## Kurze Aufgabe A:
Schreibe aus dem Text übers Unterwegssein die Stelle von „Durch meine ausgeprägte“ bis einschließlich „Spanien zu erkunden.“ wortgetreu ab.

## Textabschnitt:
Sich zu verlieren, neue Wege zu erkunden und Misserfolge nicht als Niederlage, sondern als wertvolle Erfahrungen zu betrachten, ist ein essenzieller Bestandteil des Reifeprozesses eines jeden Menschen. Unabhängig davon, wie viele inspirierende Zitate man von den Denkern der Zeit verinnerlicht, wie häufig man Videos von scheinbaren "Erfolgsmenschen" ansieht oder die Erzählungen und Ratschläge von Freunden und Familie aufnimmt – sich in vorgefertigte Kategorien einordnen zu lassen, legt den ersten Grundstein dafür, unnötige Grenzen für sich selbst zu setzen, die in Wirklichkeit gar nicht existieren.

Durch meine ausgeprägte Neigung, nicht lange an einem Ort zu verweilen, wurde nach meinem unvergesslichen Aufenthalt in Kanada schnell klar, dass ein neues, noch größeres Abenteuer mein nächstes Ziel war. Gemeinsam mit meinem Kumpel und meinem zuvor umgebauten Transit machte ich mich über die Osterfeiertage auf den Weg, um dem deutschen Winter zu entkommen und Spanien zu erkunden.

## Kurze Aufgabe B:
Stelle die Datenzeilen vom ersten Eintrag bis einschließlich der Zeile mit „part. Background 0.0241“ als JSON-Liste von Strings dar, einen String pro Zeile und ohne Leerzeilen.

## Bereitgestellte Daten:

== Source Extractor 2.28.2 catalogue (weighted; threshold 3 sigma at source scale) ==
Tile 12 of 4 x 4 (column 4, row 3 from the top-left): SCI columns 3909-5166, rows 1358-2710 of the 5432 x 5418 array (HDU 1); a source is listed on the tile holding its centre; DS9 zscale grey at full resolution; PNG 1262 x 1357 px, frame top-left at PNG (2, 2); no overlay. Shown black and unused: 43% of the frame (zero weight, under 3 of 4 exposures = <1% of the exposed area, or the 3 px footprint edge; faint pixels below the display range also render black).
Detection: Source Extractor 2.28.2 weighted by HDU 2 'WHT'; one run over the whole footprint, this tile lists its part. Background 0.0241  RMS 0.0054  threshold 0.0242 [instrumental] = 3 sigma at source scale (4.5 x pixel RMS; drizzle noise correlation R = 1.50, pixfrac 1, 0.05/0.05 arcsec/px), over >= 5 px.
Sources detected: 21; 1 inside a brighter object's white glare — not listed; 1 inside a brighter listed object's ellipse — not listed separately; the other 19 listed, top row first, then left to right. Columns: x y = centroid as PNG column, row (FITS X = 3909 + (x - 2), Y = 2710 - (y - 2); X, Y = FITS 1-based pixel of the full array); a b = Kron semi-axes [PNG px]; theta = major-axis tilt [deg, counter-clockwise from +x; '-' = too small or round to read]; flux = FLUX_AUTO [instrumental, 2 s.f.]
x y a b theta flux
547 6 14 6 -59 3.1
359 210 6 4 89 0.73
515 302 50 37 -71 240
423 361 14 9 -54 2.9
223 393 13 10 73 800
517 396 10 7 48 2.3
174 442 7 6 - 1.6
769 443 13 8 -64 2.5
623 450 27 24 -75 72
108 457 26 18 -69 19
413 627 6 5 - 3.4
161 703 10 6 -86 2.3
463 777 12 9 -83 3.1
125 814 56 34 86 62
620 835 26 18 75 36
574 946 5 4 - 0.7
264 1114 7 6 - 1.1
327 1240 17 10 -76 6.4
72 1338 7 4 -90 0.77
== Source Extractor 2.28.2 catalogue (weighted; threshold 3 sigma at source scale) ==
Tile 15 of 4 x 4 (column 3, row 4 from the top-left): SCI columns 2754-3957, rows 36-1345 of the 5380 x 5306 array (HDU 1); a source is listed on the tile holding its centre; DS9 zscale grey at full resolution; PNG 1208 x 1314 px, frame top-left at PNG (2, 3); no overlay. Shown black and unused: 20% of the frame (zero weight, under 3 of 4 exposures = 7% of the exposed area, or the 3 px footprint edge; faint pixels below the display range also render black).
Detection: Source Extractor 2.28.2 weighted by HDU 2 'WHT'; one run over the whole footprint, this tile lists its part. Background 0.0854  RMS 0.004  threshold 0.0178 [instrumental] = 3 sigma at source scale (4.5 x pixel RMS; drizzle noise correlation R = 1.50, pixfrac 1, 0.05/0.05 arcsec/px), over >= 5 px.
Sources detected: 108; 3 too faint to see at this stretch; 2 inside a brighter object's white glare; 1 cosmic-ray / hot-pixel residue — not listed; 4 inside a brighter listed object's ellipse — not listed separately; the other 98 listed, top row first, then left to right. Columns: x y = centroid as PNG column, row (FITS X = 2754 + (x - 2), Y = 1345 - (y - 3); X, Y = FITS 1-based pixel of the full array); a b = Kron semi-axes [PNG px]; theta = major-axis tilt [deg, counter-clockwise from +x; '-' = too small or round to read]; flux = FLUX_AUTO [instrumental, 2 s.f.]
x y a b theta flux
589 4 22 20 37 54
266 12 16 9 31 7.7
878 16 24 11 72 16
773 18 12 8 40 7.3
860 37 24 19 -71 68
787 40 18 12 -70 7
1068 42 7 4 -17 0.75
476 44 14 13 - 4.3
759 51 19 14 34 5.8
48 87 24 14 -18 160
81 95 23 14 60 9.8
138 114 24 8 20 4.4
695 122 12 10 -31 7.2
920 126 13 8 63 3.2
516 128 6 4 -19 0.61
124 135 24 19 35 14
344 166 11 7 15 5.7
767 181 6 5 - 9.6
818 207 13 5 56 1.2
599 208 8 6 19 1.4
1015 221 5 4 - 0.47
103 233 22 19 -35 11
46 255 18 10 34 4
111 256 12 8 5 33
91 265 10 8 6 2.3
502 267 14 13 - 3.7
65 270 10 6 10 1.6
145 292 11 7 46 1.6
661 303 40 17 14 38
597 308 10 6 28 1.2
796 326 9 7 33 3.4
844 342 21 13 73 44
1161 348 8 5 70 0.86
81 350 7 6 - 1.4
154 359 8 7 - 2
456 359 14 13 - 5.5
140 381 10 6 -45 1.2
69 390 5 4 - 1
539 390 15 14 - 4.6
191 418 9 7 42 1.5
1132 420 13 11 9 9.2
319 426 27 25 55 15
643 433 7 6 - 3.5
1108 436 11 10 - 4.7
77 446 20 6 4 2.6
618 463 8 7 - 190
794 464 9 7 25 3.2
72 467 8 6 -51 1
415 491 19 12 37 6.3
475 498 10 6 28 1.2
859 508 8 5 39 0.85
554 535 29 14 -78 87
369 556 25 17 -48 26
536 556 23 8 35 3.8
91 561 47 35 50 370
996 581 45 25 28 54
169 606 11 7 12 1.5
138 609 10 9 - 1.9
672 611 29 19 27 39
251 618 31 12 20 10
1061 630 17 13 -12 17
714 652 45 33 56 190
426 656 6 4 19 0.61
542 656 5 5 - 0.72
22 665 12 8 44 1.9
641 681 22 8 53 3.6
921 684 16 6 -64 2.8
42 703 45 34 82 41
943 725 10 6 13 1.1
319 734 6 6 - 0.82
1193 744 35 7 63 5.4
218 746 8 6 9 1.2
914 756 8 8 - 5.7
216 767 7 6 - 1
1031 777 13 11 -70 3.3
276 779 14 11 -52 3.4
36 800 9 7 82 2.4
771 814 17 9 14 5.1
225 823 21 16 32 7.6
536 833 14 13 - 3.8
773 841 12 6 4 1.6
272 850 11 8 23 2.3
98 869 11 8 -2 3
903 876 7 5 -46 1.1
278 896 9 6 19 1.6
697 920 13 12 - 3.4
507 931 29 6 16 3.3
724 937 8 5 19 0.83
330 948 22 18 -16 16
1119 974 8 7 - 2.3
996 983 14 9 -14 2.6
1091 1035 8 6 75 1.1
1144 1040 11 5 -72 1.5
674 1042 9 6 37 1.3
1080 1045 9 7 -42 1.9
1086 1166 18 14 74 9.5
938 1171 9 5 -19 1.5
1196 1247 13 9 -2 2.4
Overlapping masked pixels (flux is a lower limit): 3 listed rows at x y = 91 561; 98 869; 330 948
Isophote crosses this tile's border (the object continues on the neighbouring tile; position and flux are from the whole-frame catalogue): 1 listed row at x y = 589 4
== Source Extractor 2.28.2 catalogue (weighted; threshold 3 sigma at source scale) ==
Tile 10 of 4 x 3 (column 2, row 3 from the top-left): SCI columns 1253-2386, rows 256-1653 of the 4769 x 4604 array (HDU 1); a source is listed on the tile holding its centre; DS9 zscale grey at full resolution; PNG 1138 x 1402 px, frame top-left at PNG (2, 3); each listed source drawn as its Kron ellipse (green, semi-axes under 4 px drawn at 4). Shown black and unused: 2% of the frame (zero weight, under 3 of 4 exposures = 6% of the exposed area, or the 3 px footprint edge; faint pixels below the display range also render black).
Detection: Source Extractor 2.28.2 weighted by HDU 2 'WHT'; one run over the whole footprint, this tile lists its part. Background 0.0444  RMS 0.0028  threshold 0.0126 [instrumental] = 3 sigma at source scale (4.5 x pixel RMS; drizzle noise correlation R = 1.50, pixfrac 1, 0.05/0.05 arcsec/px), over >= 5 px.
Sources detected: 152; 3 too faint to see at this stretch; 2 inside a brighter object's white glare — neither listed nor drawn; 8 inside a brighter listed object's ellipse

## Erwartete Antwort A:
Durch meine ausgeprägte Neigung, nicht lange an einem Ort zu verweilen, wurde nach meinem unvergesslichen Aufenthalt in Kanada schnell klar, dass ein neues, noch größeres Abenteuer mein nächstes Ziel war. Gemeinsam mit meinem Kumpel und meinem zuvor umgebauten Transit machte ich mich über die Osterfeiertage auf den Weg, um dem deutschen Winter zu entkommen und Spanien zu erkunden.

## Erwartete Antwort B:
[
  "== Source Extractor 2.28.2 catalogue (weighted; threshold 3 sigma at source scale) ==",
  "Tile 12 of 4 x 4 (column 4, row 3 from the top-left): SCI columns 3909-5166, rows 1358-2710 of the 5432 x 5418 array (HDU 1); a source is listed on the tile holding its centre; DS9 zscale grey at full resolution; PNG 1262 x 1357 px, frame top-left at PNG (2, 2); no overlay. Shown black and unused: 43% of the frame (zero weight, under 3 of 4 exposures = <1% of the exposed area, or the 3 px footprint edge; faint pixels below the display range also render black).",
  "Detection: Source Extractor 2.28.2 weighted by HDU 2 'WHT'; one run over the whole footprint, this tile lists its part. Background 0.0241  RMS 0.0054  threshold 0.0242 [instrumental] = 3 sigma at source scale (4.5 x pixel RMS; drizzle noise correlation R = 1.50, pixfrac 1, 0.05/0.05 arcsec/px), over >= 5 px."
]